→ **Instruction**: Give back an exact copy of the lines in the records below, from the line that has "Referendum 2025, si vota oggi e" through the line that has "de revêtements de", and nothing besides.

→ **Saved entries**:
§

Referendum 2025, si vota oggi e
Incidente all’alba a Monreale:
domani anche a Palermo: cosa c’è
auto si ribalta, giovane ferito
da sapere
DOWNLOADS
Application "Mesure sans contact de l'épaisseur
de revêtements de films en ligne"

§

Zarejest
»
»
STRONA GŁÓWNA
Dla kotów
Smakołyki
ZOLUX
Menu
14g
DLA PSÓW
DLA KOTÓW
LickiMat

§

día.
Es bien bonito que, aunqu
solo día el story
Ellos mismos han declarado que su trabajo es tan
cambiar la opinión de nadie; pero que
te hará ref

§

→ **Result**:
Referendum 2025, si vota oggi e
Incidente all’alba a Monreale:
domani anche a Palermo: cosa c’è
auto si ribalta, giovane ferito
da sapere
DOWNLOADS
Application "Mesure sans contact de l'épaisseur
de revêtements de films en ligne"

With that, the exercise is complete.